Copy out every line of the listing below with each "value" swapped for "reading" and nothing else changed, leaving out the pictures.

··· EXTRACTED RECORDS ···

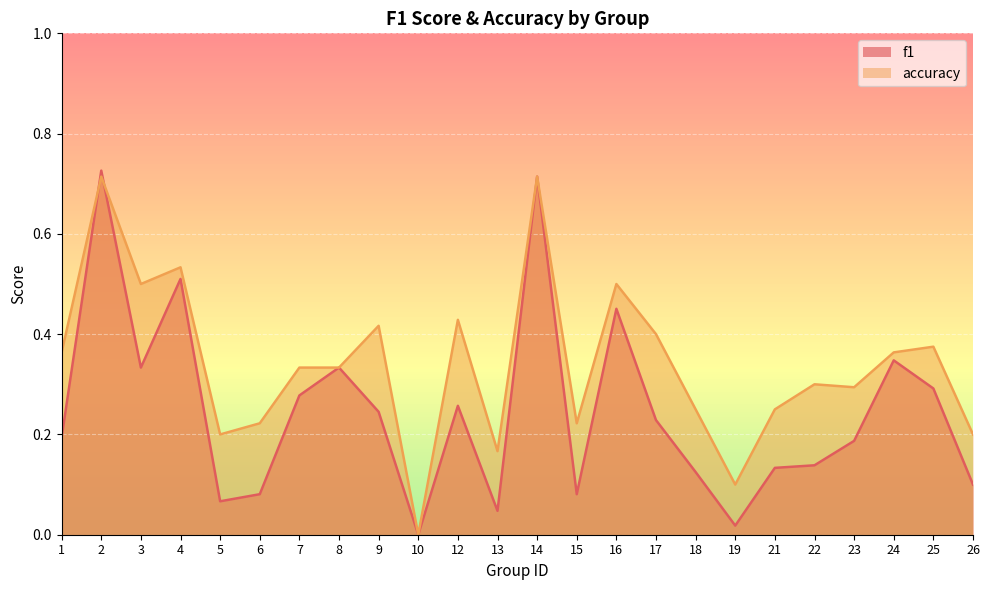

Is the value of accuracy at 13 greater than the value of f1 at 13?

Yes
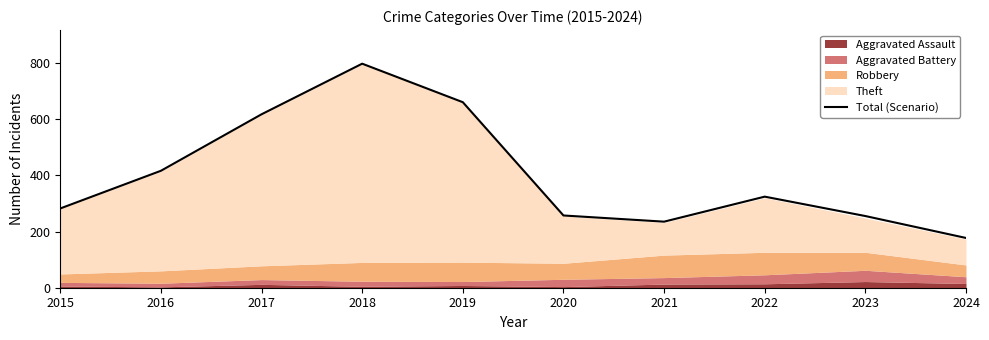

Is it true that the value at 2019 is 292?

False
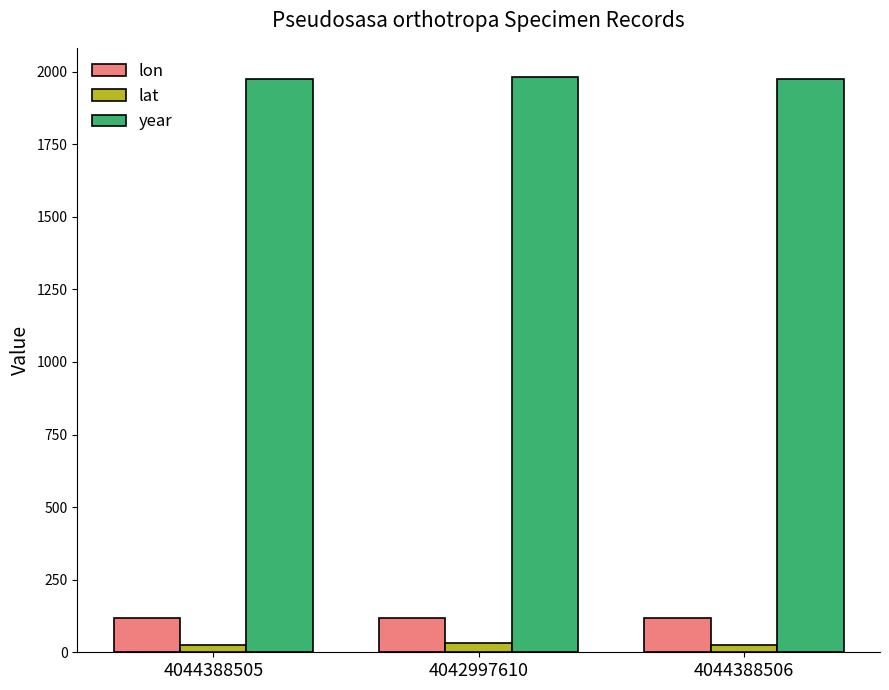

What is the maximum value for lat?

30.6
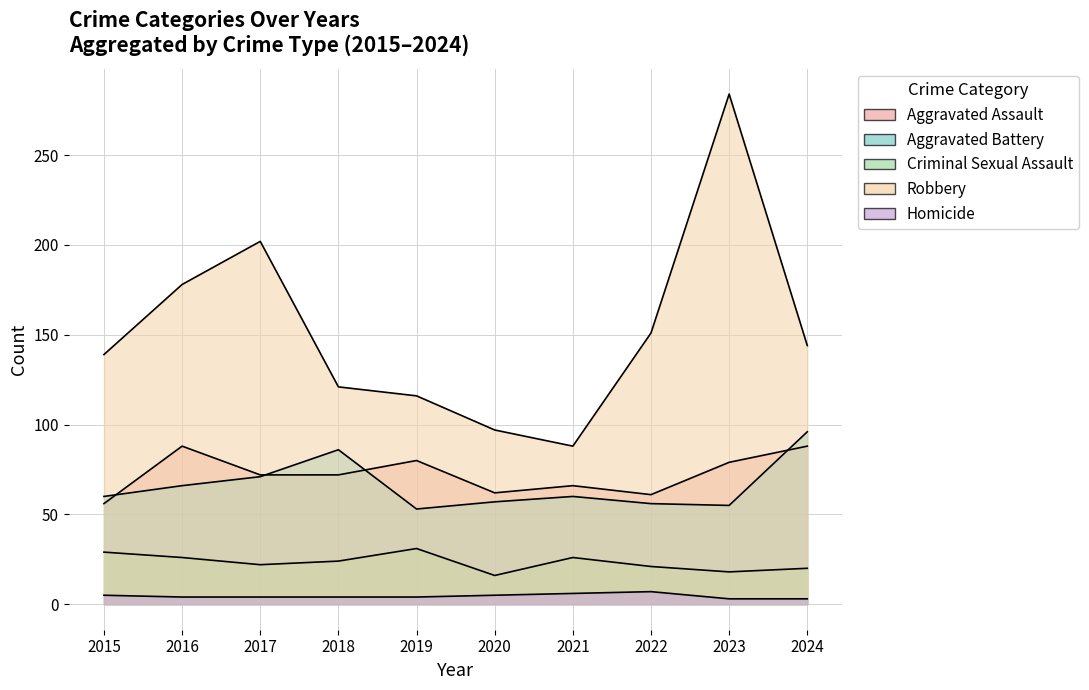

What is the maximum value shown in the chart?

284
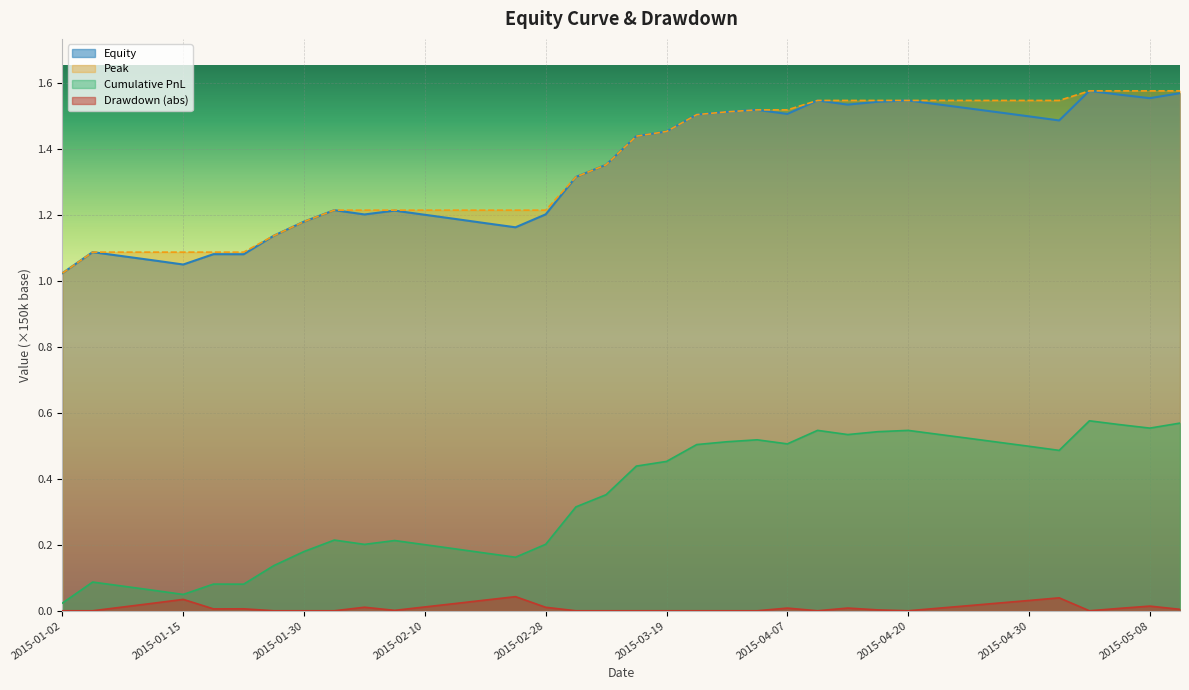

True or false: Peak has more than 1 points higher than both neighbors.

False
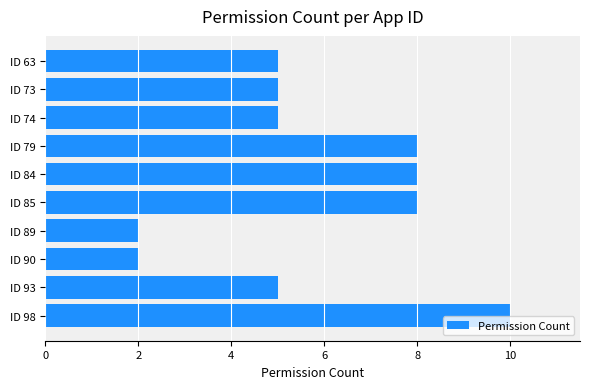

Count the number of data series in this chart.

1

···

YOUR SOLUTION:
Is the reading of accuracy at 13 greater than the reading of f1 at 13?

Yes

Is it true that the reading at 2019 is 292?

False

What is the maximum reading for lat?

30.6

What is the maximum reading shown in the chart?

284

True or false: Peak has more than 1 points higher than both neighbors.

False

Count the number of data series in this chart.

1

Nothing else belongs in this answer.